[Aim 1]:
Answer these questions about the German grammar text:
(a) How many declension patterns does it say are ever used in German?
(b) Which prepositions can take either the accusative or the dative?
(c) Which case does "Das Bild hängt an der Wand" use?

[Text shown]:
These are the accusative case declensions:

and these are the dative case declensions:

Knowing which word (i.e. determiner or adjective?) needs which declension (i.e. strong or weak?) is a matter of working with declensions patterns!

4 Declensions Patterns

This graphic shows you ALL the declension patterns that are ever used in German!

ANY of these four declension patterns may be used within a two-way prepositional phrase.

Let’s look at examples of each declension pattern along with each of the 10 two-way prepositions!

Accusative vs. Dative Examples

Again, there are 10 prepositions that are can be used with the accusative OR dative, dependent on the meaning: an, auf, hinter, in, neben, entlang, über, unter, vor, zwischen.

Check out the following examples and note:

  • the whole prepositional phrase has been italicized
  • the accusative or dative noun / pronoun has been bolded
an

Ich hänge das Bild an die Wand (acc) — I’m hanging the picture on the wall.
Das Bild hängt an der Wand (dat) — The picture is hanging on the wall.

Notice the accusative being used to indicate the process of hanging the picture — its position is changing from one of not being on the wall to being on the wall. Once it’s there: dative case!

[Records for processing]:
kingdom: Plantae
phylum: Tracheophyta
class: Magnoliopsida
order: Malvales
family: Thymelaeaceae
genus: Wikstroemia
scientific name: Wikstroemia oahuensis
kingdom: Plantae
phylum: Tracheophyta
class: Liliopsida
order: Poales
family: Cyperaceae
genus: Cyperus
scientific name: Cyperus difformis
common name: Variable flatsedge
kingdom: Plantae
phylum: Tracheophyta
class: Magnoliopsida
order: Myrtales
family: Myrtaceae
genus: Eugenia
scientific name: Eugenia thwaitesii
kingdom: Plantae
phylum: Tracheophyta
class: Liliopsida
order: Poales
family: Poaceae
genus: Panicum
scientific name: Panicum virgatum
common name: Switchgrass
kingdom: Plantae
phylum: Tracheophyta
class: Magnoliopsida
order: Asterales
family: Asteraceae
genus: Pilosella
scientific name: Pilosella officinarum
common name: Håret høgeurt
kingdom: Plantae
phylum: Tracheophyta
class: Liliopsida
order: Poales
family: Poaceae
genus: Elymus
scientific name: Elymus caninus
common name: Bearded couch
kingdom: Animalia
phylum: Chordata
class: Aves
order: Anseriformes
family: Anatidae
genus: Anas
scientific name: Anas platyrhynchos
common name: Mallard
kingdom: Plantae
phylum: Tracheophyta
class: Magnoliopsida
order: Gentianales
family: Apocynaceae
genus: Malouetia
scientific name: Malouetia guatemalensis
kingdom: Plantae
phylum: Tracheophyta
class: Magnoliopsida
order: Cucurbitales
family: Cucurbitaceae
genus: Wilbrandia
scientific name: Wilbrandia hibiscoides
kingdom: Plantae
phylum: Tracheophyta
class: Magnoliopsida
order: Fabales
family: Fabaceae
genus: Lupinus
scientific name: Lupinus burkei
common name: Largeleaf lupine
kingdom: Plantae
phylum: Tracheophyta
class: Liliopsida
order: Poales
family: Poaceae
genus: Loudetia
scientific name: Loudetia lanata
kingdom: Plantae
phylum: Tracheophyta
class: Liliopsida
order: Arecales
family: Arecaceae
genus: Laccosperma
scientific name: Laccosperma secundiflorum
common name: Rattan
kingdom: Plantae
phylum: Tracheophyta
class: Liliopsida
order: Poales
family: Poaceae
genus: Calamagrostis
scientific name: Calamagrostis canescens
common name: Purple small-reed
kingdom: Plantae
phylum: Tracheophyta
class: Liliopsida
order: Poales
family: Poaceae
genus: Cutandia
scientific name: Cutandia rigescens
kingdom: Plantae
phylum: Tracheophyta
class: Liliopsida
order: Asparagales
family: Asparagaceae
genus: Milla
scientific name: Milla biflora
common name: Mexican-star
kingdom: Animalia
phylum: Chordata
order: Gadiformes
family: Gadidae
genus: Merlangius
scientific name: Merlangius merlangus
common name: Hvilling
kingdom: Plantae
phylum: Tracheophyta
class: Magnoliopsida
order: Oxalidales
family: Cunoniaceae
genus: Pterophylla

[Aim 2]:
In the rows, edit the stretch from the line containing "order: Anseriformes" through the line containing "family: Fabaceae" so that "scientific name" reads "species", with nothing else changed. Give back only those lines.

[Problem solution 1]:
(a) Four.
(b) an, auf, hinter, in, neben, entlang, über, unter, vor, zwischen.
(c) The dative.

[Problem solution 2]:
order: Anseriformes
family: Anatidae
genus: Anas
species: Anas platyrhynchos
common name: Mallard
kingdom: Plantae
phylum: Tracheophyta
class: Magnoliopsida
order: Gentianales
family: Apocynaceae
genus: Malouetia
species: Malouetia guatemalensis
kingdom: Plantae
phylum: Tracheophyta
class: Magnoliopsida
order: Cucurbitales
family: Cucurbitaceae
genus: Wilbrandia
species: Wilbrandia hibiscoides
kingdom: Plantae
phylum: Tracheophyta
class: Magnoliopsida
order: Fabales
family: Fabaceae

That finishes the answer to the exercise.